→ Exercise: Search the material for the string "Poderoso" and reply with how many lines contain it, nothing else.

→ Data provided:
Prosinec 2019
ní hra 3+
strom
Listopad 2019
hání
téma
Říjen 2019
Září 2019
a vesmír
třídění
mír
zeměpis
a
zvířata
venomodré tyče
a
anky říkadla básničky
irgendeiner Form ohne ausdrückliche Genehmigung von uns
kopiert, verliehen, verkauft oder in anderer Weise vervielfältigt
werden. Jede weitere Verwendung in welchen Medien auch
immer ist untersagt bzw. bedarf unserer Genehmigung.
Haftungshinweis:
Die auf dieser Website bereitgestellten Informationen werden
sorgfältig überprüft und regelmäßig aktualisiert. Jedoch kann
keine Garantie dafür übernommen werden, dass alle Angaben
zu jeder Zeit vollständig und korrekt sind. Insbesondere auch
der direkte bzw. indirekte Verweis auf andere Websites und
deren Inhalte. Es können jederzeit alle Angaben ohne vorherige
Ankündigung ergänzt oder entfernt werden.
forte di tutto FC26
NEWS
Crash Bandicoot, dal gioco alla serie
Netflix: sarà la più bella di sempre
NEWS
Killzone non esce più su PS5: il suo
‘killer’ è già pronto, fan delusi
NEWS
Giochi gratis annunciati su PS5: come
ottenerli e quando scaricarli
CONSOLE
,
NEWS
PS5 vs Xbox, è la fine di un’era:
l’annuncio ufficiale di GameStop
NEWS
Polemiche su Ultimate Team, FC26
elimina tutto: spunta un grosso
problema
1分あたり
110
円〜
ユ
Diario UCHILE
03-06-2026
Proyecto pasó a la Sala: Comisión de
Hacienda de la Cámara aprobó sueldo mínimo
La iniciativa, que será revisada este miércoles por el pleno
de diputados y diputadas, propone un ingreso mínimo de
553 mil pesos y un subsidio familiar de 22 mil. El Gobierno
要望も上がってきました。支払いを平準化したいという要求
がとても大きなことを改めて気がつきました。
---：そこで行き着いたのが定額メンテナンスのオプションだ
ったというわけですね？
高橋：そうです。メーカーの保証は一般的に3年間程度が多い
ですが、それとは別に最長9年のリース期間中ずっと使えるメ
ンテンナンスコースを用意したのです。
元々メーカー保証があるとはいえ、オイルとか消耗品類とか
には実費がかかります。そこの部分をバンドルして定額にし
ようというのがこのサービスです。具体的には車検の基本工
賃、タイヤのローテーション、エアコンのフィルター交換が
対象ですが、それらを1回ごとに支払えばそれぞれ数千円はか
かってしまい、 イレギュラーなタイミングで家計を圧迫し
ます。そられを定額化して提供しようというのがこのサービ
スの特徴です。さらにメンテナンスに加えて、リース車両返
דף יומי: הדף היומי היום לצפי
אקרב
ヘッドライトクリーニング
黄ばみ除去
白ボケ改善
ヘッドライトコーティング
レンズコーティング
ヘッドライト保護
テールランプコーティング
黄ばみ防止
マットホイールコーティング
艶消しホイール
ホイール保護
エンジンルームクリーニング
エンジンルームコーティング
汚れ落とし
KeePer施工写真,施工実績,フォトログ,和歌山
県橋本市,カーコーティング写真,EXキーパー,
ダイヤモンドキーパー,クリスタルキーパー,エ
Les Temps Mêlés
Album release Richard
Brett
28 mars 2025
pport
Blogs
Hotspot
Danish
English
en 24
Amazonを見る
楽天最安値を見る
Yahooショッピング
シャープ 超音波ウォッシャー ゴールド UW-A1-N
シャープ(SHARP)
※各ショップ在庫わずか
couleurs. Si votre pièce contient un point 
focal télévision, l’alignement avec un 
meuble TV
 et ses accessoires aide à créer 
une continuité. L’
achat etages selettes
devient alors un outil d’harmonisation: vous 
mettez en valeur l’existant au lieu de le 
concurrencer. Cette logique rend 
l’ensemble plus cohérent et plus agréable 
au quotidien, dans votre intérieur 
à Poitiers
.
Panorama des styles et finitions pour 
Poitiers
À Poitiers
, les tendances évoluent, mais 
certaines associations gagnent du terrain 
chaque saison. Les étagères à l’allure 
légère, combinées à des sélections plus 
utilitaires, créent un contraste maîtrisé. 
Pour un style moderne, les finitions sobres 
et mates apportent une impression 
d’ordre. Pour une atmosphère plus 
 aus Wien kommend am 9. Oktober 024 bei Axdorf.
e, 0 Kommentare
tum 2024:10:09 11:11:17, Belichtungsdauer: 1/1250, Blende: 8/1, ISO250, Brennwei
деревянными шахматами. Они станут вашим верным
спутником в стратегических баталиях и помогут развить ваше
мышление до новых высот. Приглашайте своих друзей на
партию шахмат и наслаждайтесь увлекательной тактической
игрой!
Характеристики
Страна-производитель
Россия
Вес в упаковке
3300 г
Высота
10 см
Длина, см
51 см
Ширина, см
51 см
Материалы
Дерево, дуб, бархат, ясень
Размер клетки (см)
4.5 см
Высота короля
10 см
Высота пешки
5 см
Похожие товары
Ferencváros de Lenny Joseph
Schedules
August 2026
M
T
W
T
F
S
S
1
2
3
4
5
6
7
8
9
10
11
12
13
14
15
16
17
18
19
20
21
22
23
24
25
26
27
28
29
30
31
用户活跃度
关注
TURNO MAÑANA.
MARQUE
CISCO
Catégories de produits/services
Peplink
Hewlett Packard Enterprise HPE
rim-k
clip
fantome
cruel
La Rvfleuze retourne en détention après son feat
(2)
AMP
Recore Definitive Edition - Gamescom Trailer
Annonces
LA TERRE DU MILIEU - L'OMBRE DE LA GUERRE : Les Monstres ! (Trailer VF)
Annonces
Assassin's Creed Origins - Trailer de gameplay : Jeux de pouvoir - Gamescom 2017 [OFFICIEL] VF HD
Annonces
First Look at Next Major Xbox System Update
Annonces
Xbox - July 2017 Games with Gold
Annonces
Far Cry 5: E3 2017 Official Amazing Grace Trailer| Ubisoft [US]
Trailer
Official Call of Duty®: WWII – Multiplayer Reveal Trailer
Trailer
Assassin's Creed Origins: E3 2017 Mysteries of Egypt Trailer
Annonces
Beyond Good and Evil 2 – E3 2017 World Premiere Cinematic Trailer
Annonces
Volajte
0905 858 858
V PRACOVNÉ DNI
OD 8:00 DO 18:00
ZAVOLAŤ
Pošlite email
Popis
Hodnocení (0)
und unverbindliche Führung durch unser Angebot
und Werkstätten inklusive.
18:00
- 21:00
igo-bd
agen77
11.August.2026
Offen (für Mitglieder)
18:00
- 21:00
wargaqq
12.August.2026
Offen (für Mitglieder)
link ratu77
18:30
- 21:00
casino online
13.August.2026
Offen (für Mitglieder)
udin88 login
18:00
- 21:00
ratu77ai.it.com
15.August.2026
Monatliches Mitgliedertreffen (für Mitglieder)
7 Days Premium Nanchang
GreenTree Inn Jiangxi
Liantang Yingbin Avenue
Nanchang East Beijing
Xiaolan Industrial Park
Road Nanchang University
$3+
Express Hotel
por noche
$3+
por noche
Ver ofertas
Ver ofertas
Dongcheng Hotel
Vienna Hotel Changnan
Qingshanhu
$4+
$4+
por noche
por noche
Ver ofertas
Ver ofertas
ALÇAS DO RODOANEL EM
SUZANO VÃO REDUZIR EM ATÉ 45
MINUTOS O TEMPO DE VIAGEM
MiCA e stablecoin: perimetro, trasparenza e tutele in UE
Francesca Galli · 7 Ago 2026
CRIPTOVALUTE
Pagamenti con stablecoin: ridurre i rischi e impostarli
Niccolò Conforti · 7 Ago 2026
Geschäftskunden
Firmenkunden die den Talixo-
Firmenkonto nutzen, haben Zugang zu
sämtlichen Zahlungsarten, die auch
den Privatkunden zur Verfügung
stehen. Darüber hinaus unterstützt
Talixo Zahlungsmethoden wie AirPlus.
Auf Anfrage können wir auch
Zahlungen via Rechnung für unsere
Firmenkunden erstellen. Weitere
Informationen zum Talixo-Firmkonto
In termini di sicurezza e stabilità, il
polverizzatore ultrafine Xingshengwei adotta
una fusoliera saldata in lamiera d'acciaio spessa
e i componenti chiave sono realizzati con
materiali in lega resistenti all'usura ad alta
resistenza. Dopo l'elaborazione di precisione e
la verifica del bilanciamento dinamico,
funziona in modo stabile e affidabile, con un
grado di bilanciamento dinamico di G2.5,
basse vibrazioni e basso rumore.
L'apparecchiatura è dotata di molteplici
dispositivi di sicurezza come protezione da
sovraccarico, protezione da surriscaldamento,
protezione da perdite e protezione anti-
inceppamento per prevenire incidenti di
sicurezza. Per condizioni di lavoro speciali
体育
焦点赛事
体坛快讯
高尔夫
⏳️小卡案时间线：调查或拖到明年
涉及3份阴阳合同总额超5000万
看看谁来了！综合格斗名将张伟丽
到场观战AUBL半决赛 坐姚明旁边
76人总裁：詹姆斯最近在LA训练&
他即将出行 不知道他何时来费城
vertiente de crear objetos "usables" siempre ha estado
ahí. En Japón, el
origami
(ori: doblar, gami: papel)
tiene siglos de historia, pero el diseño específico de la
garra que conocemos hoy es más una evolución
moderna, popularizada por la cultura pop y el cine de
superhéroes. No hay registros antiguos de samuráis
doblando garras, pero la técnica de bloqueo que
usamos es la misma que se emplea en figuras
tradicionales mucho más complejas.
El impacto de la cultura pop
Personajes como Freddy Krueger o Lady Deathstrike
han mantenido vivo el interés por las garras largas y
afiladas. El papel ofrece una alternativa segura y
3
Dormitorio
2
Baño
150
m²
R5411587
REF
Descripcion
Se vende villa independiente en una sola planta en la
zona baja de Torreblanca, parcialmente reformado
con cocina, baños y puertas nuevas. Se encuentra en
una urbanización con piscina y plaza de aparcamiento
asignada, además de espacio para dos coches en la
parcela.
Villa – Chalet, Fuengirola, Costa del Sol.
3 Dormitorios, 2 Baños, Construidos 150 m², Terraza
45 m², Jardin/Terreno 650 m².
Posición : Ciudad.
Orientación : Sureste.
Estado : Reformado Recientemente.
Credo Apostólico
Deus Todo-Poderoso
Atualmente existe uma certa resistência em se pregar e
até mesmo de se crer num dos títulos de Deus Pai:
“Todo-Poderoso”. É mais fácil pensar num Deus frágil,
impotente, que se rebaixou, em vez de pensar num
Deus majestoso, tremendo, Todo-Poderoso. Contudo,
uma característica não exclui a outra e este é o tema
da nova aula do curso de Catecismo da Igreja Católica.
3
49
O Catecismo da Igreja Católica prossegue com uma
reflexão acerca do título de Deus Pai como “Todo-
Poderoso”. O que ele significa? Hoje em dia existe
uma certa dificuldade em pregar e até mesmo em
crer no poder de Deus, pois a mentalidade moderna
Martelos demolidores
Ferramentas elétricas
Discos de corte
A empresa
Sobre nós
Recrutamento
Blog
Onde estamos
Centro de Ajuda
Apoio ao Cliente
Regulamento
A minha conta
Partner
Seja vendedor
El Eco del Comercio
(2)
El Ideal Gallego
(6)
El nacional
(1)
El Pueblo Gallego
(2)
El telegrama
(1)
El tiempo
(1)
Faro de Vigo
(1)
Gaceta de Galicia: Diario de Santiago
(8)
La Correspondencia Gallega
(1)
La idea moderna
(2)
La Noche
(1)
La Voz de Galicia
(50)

→ Output for this exercise: 4